Hari Kartini selalu diperingati. Namun, berbagai jenis penindasan terhadap perempuan masih membelenggu. Maka dari itu, “pilih nasib dan cari jalanmu, pada cahayamu sendiri!.
R.A. KARTINI merupakan puteri Jawa yang melampaui zamannya. Hidupnya tak terlalu lama, ia sangatlah muda dan sangat sebentar sekali menghirup napas di dunia ini.
Namun buah pikiran wabilkhusus ide-idenya, dan spirit kemajuan, kebebasan dan emansipasi wanitanya sampai hari ini menjadi kiblat perempuan Indonesia.
Dalam surat-suratnya, kita masih bisa turut merasakan bagaimana resah dan gelisahnya menjadi perempuan Jawa yang kala itu masih terikat dengan adat istiadat yang memasung ruang gerak wanita, tidak hanya dalam kebebasan berekspresi dan berpendapat, melainkan juga dalam hal kebebasan menerima pendidikan yang layak dan setara dengan laki-laki.
Dari sekian banyak wanita Jawa yang terikat dan terkurung oleh adat istiadat, bisa dibilang Kartini merupakan salah satu bahkan mungkin satu-satunya yang beruntung pada zaman itu, lantaran ia hidup di lingkungan keluarga yang sangat menyukai kemajuan.

Uraian Tugas:
Ringkaslah tulisan tentang R.A. Kartini di atas dalam dua kalimat. Daftar berikut tidak diperlukan.

Daftar Data:
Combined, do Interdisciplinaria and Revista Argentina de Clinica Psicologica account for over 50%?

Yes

==

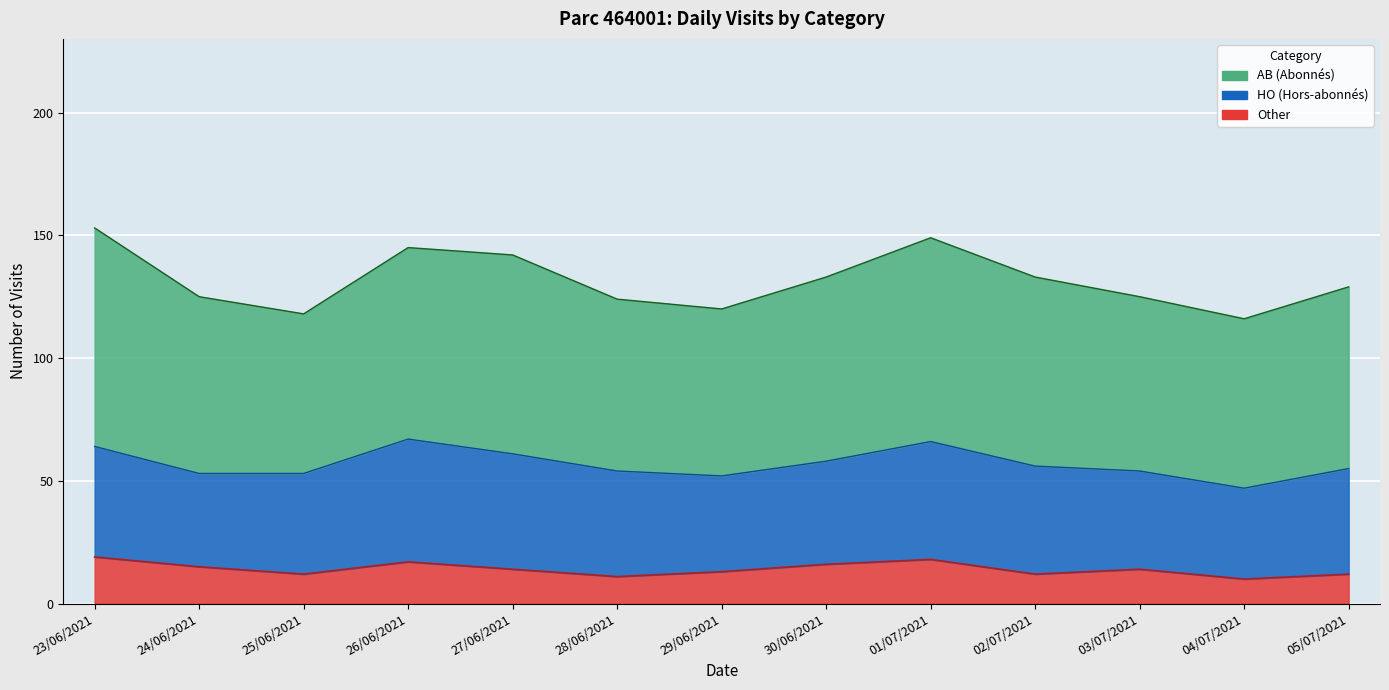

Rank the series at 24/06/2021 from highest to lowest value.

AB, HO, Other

Jawaban Latihan:
R.A. Kartini adalah puteri Jawa yang hidupnya singkat, tetapi ide-ide serta semangat kemajuan, kebebasan, dan emansipasi wanitanya masih menjadi kiblat perempuan Indonesia hingga kini. Surat-suratnya memperlihatkan kegelisahan perempuan Jawa yang dikekang adat dalam berekspresi, berpendapat, dan memperoleh pendidikan setara dengan laki-laki, sedangkan Kartini sendiri tergolong beruntung karena hidup di lingkungan keluarga yang sangat menyukai kemajuan.